▶ [FRAGMENTO FUENTE]:

=-=-=

Estima que “China está dando señales evidentes de fatiga en su modelo enfocado fuertemente en la exportación. He seguido de cerca sus debates, y sus líderes no esconden que ya no pueden dejar de lado el mercado consumidor interno. Están cambiando de foco aceleradamente para atender las demandas de su mercado interno. Eso significa que en breve China va a importar algo más que commodities. Van a importar bienes de consumo -heladeras, cocinas, micro-ondas-, y la parte de la industria brasileña que veía a China como una amenaza podrá pasar a verla como una oportunidad de mercado también para nuestras exportaciones de bienes manufacturados”.

=-=-=

▶ [SEGMENTO DE DATOS]:
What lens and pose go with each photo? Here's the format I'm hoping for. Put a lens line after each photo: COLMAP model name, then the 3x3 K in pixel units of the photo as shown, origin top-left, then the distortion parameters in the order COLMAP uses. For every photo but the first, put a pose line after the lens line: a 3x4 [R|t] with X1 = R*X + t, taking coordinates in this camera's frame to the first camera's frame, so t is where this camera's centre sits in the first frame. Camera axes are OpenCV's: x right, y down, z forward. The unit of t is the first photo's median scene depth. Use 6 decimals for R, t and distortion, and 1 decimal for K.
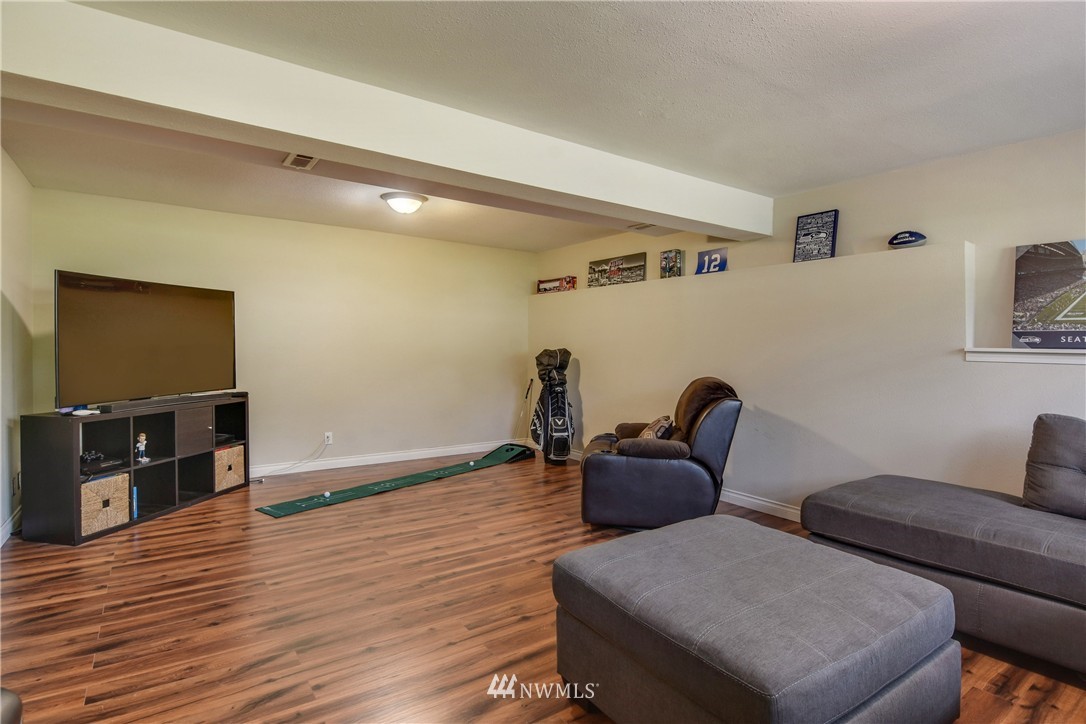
lens RADIAL K [[551.0, 0, 549.4], [0, 551.0, 359.1], [0, 0, 1]] dist [-0.011786, -0.007164]
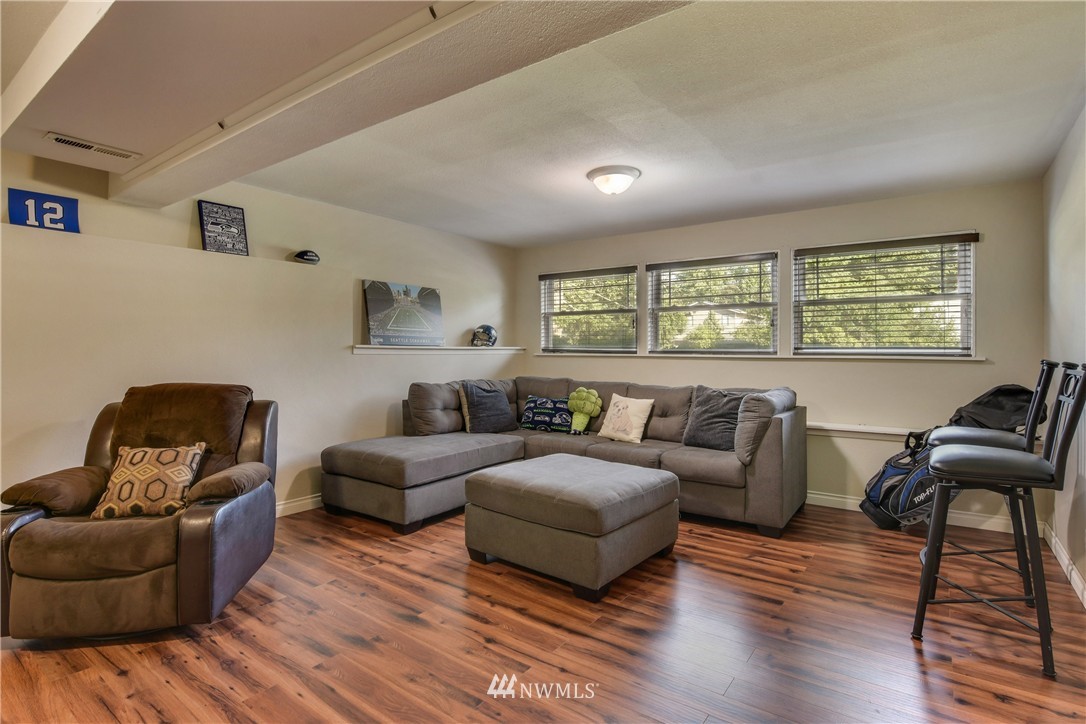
lens RADIAL K [[551.0, 0, 547.4], [0, 551.0, 356.5], [0, 0, 1]] dist [-0.011786, -0.007164]
pose [[-0.324048, -0.025380, 0.945700, -0.633245], [0.011505, 0.999460, 0.030765, -0.023427], [-0.945971, 0.020849, -0.323581, 0.807737]]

=-=-=

▶ [CÓMO RESOLVER]:
Responde brevemente a estas preguntas sobre el fragmento acerca de China:
1. ¿De qué está dando señales evidentes China?
2. ¿Qué bienes de consumo se dan como ejemplo de lo que China va a importar?
3. ¿Cómo podrá pasar a ver a China la parte de la industria brasileña que la veía como una amenaza?

▶ [TU SOLUCIÓN]:
1. De fatiga en su modelo enfocado fuertemente en la exportación.
2. Heladeras, cocinas y micro-ondas.
3. Como una oportunidad de mercado, también para las exportaciones de bienes manufacturados.